(Dataset entries)
•••

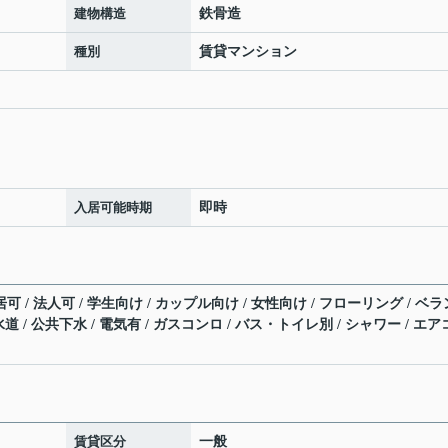
建物構造
鉄骨造
種別
賃貸マンション
入居可能時期
即時
可 / 法人可 / 学生向け / カップル向け / 女性向け / フローリング / ベラ
水道 / 公共下水 / 電気有 / ガスコンロ / バス・トイレ別 / シャワー / エア
賃貸区分
一般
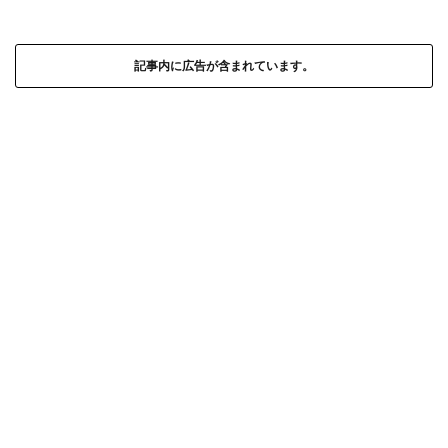
記事内に広告が含まれています。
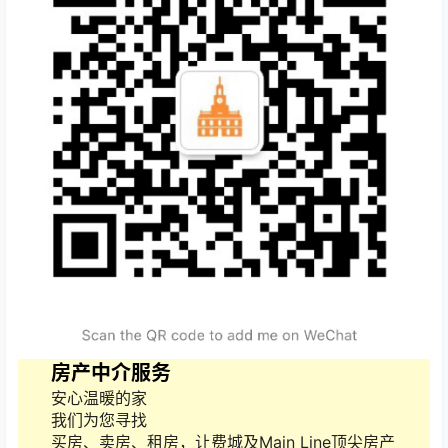
房产中介服务
安心温暖的家
我们为您寻找
买房、卖房、租房，让费城及Main Line顶尖房产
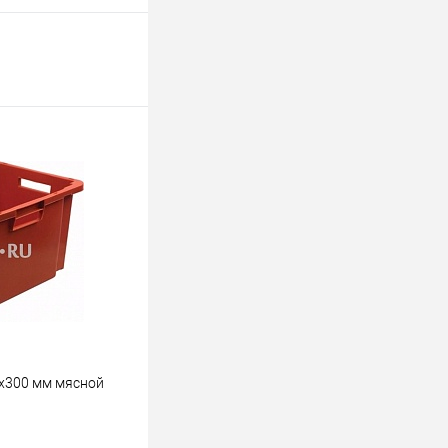
ь цену
К сравнению
Под заказ
х300 мм мясной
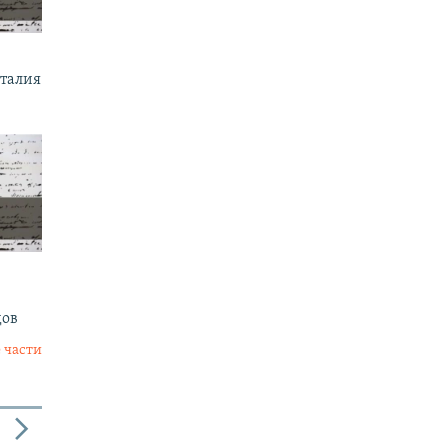
италия
дов
 части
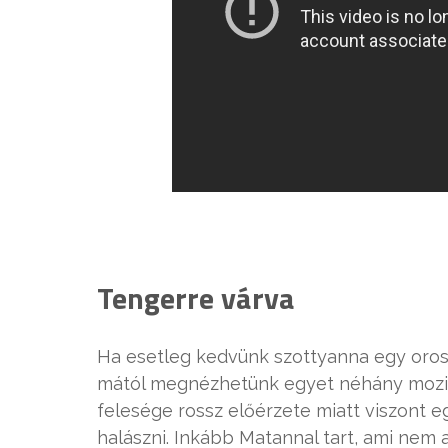
Tengerre várva
Ha esetleg kedvünk szottyanna egy oros
mától megnézhetünk egyet néhány mozib
felesége rossz előérzete miatt viszont eg
halászni. Inkább Matannal tart, ami nem a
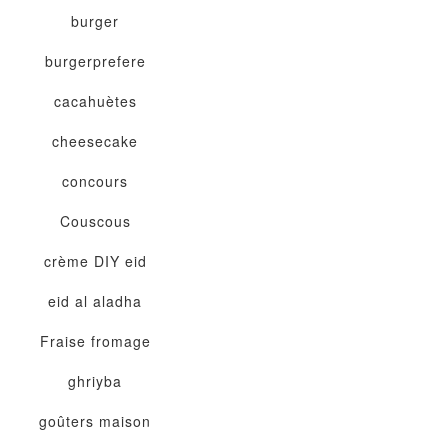
burger
burgerprefere
cacahuètes
cheesecake
concours
Couscous
crème
DIY
eid
eid al aladha
Fraise
fromage
ghriyba
goûters maison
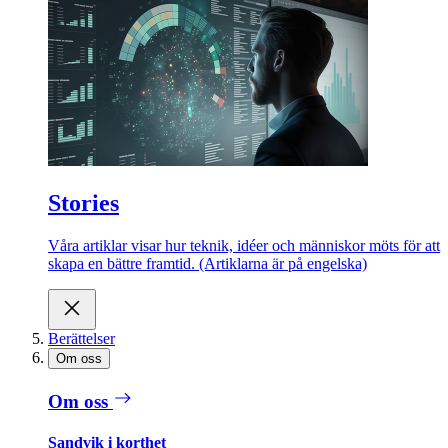
Stories
Våra artiklar visar hur teknik, idéer och människor möts för att
skapa en bättre framtid. (Artiklarna är på engelska)
Berättelser
Om oss
Om oss
Sandvik i korthet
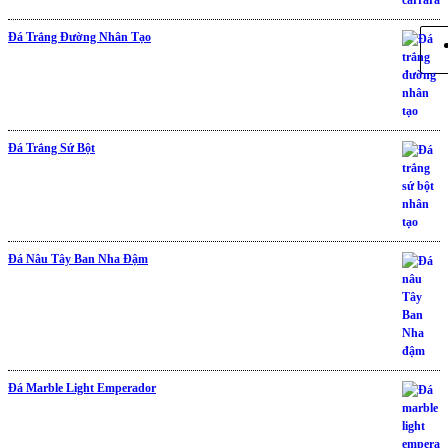
Đá Trắng Đường Nhân Tạo
Đá Trắng Sứ Bột
Đá Nâu Tây Ban Nha Đậm
Đá Marble Light Emperador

•••

__Brief__
Each record above should be returned unchanged, except that the pictures are dropped.

__Result of the exercise__
建物構造
鉄骨造
種別
賃貸マンション
入居可能時期
即時
可 / 法人可 / 学生向け / カップル向け / 女性向け / フローリング / ベラ
水道 / 公共下水 / 電気有 / ガスコンロ / バス・トイレ別 / シャワー / エア
賃貸区分
一般
記事内に広告が含まれています。
房产中介服务
安心温暖的家
我们为您寻找
买房、卖房、租房，让费城及Main Line顶尖房产
ь цену
К сравнению
Под заказ
х300 мм мясной
италия
дов
 части
Tengerre várva
Ha esetleg kedvünk szottyanna egy oros
mától megnézhetünk egyet néhány mozib
felesége rossz előérzete miatt viszont eg
halászni. Inkább Matannal tart, ami nem a
burger
burgerprefere
cacahuètes
cheesecake
concours
Couscous
crème
DIY
eid
eid al aladha
Fraise
fromage
ghriyba
goûters maison
Stories
Våra artiklar visar hur teknik, idéer och människor möts för att
skapa en bättre framtid. (Artiklarna är på engelska)
Berättelser
Om oss
Om oss
Sandvik i korthet
Đá Trắng Đường Nhân Tạo
Đá Trắng Sứ Bột
Đá Nâu Tây Ban Nha Đậm
Đá Marble Light Emperador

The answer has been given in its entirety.